Text provided:
------------------------
Introduction: Bit Banging Step-by-step: Arduino Control of WS2811, WS2812, and WS2812B RGB LEDs
Disclaimer: over the past year, a few different libraries have been written for controlling these ubiquitous RGB LEDs by fellow makers from Adafruit, PJRC, and the FastSPI project. The libraries work great, and we should try them all out. Recently, we were asked by a few people how the low-level code really worked. With the hope that others find the explanation useful, we put together this Instructable with a detailed answer.
--
Overview
When we want a microcontroller to send/receive data to/from devices using some form of digital logic, we often do so by way of standard protocols such as SPI, I2C/TWI, UART, etc. However, there comes a time in every embedded hardware programmer's life where it is convenient or necessary to roll-up her sleeves, and crank-out her own protocol. Such is the case for controlling the ubiquitous RGB LEDs from WorldSemi: the WS281X series.
It should be noted that there have been successful attempts to use the SPI protocol for controlling these LEDs. Nevertheless, given the nature of their communication protocol (described below) this is a perfect setting for implementing a custom solution using a programming technique known as bitbanging. This technique allows us to mimic different functions of specialized hardware using software. In this case, we'll use it to toggle a digital output pin on the ATMega328p microcontroller in a highly precise manner, so that the digital signal created allows us to turn on and off a 1-by-60 array of WS2812 RGB LEDs.
Difficulty level: Beginner+ (some familiarity with Arduino programming)
Time to completion: 15-30 Minutes
Step 1: List of Materials
Inside the WS2812 and WS2812B packages resides an embedded version of the WS2811 constant-current LED driver, as well as 3 individually controlled LEDs; one red, one green, and one blue. In a compact package, the WS2811 includes:
- An internal oscillator
- A signal reshaping and amplification circuit
- A data latch
- A 3-channel, programmable constant current output drive
- 2 digital ports (serial output/input)
------------------------
Saved entries
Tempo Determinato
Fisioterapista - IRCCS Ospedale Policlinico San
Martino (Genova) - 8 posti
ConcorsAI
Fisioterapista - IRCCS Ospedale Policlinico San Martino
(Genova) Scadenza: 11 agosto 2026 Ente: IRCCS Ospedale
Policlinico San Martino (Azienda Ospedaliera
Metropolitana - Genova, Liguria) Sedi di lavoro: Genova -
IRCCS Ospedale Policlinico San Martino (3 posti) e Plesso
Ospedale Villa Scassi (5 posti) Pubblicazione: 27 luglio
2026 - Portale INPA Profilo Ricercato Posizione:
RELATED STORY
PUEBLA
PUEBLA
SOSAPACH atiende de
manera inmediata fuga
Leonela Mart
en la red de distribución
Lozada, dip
------------------------
To do: Continue the tutorial on bit-banging WS2812 LEDs with an Arduino, starting right after its final line.

Task answer:
Despite all the intricacies under the hood, we only need to worry about one thing—besides providing power, of course—which is to send ones (1s) and zeros (0s) over to the serial input port according to what we'd like for the LEDs to do. And so, we first need to be clear as to what we want the LEDs to do before moving on to the how we want to do it.
Materials
Required
This Instructable focuses on the firmware to communicate with the WS281X, so all we really need to follow along is a computer running the latest version of the Arduino programming interface (avaliable for OS X, GNU/Linux, and Widnows):
Arduino IDE V1.0.5
Optional
If we want to see the code controlling an actual WS2812 RGB LED, then we need the following parts:
1 x WS2812 RGB LED (pre-soldered onto a tiny breakout board)
1 x Solderless Breadboard
Solid Core Wire (assorted colors; 28 AWG)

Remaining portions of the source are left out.